A peine lancés, les deux fondateurs, Omar Tolai et Mohammed Yassine Kamel, ont immédiatement été repérés et soutenus. Ils ont décroché, l’année dernière, la 4e place de la compétition «Solve For Tomorrow», organisée par Samsung Electronics Morocco et Enactus Morocco. Un événement qui vise à encourager l’amélioration de vie et le développement de solutions pour les jeunes entrepreneurs grâce à la technologie (Internet, Mobile,…). Aujourd’hui, ils travaillent leur projet de fin d’études, laissant quelque temps en suspens l’application TakaFull. «Nous avons tout pour nous lancer, contrats de fournisseurs et mentors, mais nous cherchons encore un développeur, qui aurait envie de se lancer avec nous dans l’aventure». Avis aux bonnes âmes. L’objectif à terme serait de financer, via l’application, 410 projets en 3 ans, «suivant le scénario le plus pessimiste», précise Tolai. Rappelons-le, le crowdfunding est un moyen ultra simple de sortir des sentiers battus bancaires. Particulièrement utile pour les jeunes entreprises marocaines qui peinent à accéder aux financements. Ces deux jeunes étudiants pensent donc déjà à une reconversion par leurs propres moyens, en permettant par un clic de voir éclore les ambitions entrepreneuriales de leurs concitoyens. Et peut-être, au passage, amorcer le développement de ce type de financement 2.0 au Maroc.

Mode d’emploi

TakaFull est une application mobile qui fait le lien entre jeunes entrepreneurs en mal de financement et contributeurs. Il suffit de choisir dans le menu un ou plusieurs projets, suivant une description détaillée et l’historique des contributions. Une fois le choix arrêté, le contributeur finance par le biais de SMS convertis en valeur.
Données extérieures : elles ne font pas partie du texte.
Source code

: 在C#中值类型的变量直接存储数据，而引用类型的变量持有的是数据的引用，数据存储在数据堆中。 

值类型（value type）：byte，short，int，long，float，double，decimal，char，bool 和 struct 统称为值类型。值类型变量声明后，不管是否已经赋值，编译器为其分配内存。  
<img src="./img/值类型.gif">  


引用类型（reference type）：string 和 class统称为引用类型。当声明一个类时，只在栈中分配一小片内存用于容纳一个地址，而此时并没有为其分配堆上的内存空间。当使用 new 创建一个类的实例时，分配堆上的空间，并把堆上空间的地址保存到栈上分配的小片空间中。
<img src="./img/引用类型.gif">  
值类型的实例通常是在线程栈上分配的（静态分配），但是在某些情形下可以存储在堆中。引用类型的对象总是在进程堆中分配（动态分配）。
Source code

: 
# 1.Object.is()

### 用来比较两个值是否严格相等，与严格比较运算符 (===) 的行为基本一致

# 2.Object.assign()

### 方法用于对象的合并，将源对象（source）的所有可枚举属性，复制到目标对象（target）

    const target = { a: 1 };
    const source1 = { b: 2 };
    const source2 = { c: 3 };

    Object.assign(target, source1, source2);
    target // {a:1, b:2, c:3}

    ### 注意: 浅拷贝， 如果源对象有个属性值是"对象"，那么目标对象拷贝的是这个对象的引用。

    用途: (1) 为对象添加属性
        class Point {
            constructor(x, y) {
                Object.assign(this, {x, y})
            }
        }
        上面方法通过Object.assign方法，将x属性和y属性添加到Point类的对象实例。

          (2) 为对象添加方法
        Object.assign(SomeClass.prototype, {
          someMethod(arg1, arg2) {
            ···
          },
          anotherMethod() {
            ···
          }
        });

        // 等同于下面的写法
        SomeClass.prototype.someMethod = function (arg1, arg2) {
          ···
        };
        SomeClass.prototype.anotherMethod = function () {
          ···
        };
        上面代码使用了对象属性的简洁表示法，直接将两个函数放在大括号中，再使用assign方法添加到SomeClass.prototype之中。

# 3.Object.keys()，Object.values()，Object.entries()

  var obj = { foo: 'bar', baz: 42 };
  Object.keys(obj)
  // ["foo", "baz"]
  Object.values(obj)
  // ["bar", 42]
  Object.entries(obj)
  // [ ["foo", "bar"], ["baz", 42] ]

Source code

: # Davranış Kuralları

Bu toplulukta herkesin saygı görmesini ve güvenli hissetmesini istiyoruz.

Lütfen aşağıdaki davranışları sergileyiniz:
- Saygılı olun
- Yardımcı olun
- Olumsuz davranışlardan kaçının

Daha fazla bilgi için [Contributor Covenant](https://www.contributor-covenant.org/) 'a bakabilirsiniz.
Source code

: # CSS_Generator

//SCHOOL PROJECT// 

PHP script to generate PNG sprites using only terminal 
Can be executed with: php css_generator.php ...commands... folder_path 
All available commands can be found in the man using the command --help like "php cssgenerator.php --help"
Ce service de messagerie SMS ayant une valeur unitaire de 15 DH (environ 1,5 euro) l’unité. Si la moitié de la somme va directement au porteur de projet sélectionné, 8,33% financent TakaFull, le reste étant la marge des opérateurs et fournisseurs de services. L’idée de convertir des unités téléphoniques non utilisées en argent avait été avancée à l’origine du projet. Mais, après une étude de marché, les opérateurs n’autorisent plus cette option.